■ **What to work on**
Print all of the data exactly, but drop the pictures.

*** Opening of Records shown ***

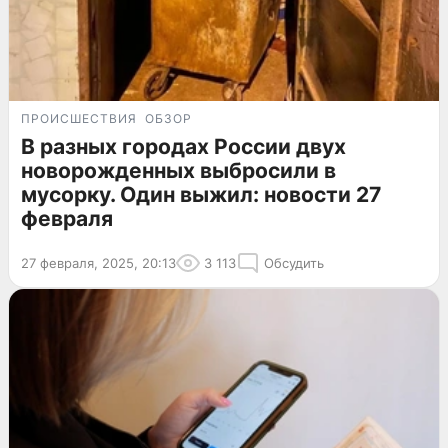
ПРОИСШЕСТВИЯ
ОБЗОР
В разных городах России двух
новорожденных выбросили в
мусорку. Один выжил: новости 27
февраля
27 февраля, 2025, 20:13
3 113
Обсудить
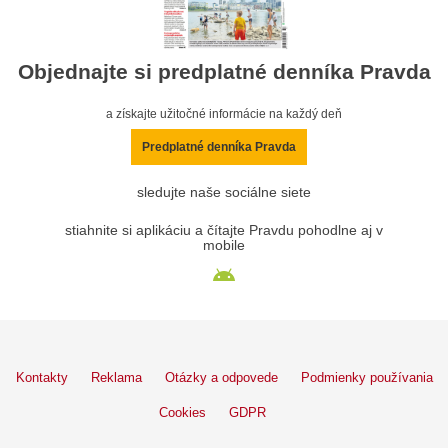
Objednajte si predplatné denníka Pravda
a získajte užitočné informácie na každý deň
Predplatné denníka Pravda
sledujte naše sociálne siete
stiahnite si aplikáciu a čítajte Pravdu pohodlne aj v
mobile
Kontakty
Reklama
Otázky a odpovede
Podmienky používania
Cookies
GDPR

*** Close of Records shown ***

■ **Solution to the exercise**
ПРОИСШЕСТВИЯ
ОБЗОР
В разных городах России двух
новорожденных выбросили в
мусорку. Один выжил: новости 27
февраля
27 февраля, 2025, 20:13
3 113
Обсудить
Objednajte si predplatné denníka Pravda
a získajte užitočné informácie na každý deň
Predplatné denníka Pravda
sledujte naše sociálne siete
stiahnite si aplikáciu a čítajte Pravdu pohodlne aj v
mobile
Kontakty
Reklama
Otázky a odpovede
Podmienky používania
Cookies
GDPR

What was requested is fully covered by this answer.